Document Type

Article

Publication Date

Spring 2005

Abstract

Expanding upon the aspects of integrity protected under the Clean Water Act, this Article will explore the relevance to water law of chemical,physical, ecosystem, social, and ethical integrity. Just as the Clean Water Act intended to prevent unacceptable "perturbations" of ecosystems, so also this Article will consider the extent to which the law itself may work an unacceptable perturbation of fundamental hydrologic and social principles. In many instances, water policy compartmentalizes the law in ways that have little to do with hydrologic reality and in ways that are antithetical to wholeness and integrity. Examples include the legal bifurcation of surface and groundwater, quantity and quality, land and water, and the present and the future.

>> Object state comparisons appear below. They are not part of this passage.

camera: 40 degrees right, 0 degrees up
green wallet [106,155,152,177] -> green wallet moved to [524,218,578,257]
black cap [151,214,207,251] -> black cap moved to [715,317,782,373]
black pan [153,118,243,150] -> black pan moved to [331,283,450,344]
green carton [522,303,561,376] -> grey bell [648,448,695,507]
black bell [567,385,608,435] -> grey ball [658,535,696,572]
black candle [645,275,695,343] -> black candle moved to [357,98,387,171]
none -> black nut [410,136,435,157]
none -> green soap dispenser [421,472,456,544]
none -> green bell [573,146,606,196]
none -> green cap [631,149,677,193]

Conversely, integrity-destroying policies may find legal support in arguments that are deceptively integral and holistic in tone. For example, Florida Everglades litigants opposed the regulation of phosphorous pollution under the guise of an argument styled the "unitary waters" theory.

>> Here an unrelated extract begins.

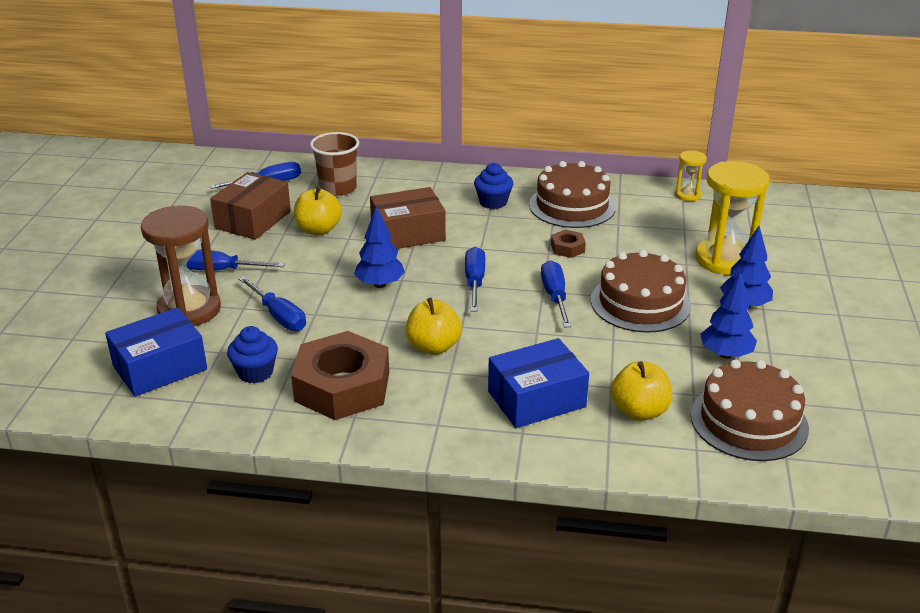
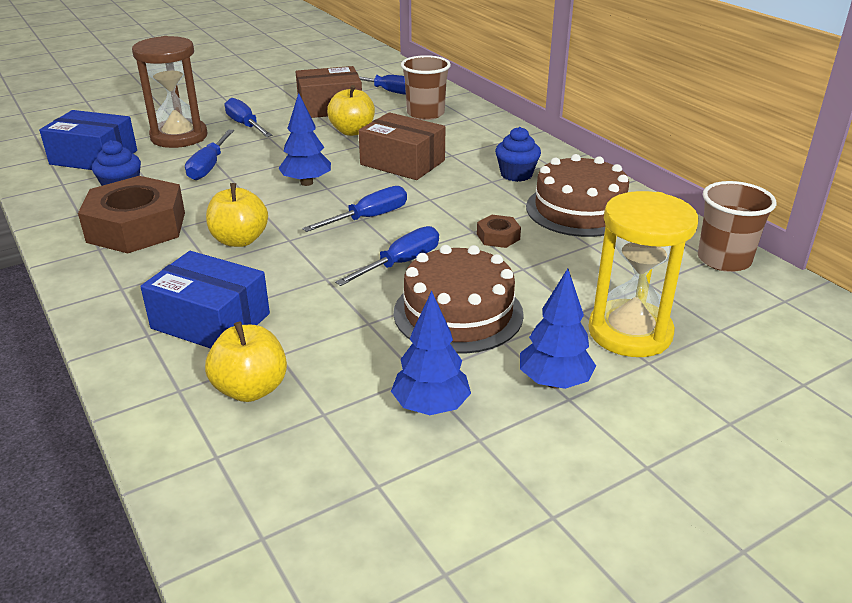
camera: 50 degrees right, 0 degrees up
yellow hourglass [675,151,707,201] -> brown cup [698,181,777,272]
brown cake [690,360,809,461] -> none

This Article views three contemporary water disputes through the lens of hydrologic integrity. Case studies include the massive program to restore the Florida Everglades; proposals for north-south water transfers in Florida, evocative of the centuries-long dispute between northern and southern California; and the struggle to apportion a three-state river system among competing users as diverse as sprawling Atlanta and the sleepy oyster town of Apalachicola, Florida. Surprisingly, perhaps, all three case studies focus upon Florida, a state that enjoys an average annual rainfall of about 54 inches. The fact that not even a water-rich eastern state is immune from water controversies of national significance underscores the pressing need to ensure that water law reflects principles of hydrologic reality, fairness, and integrity.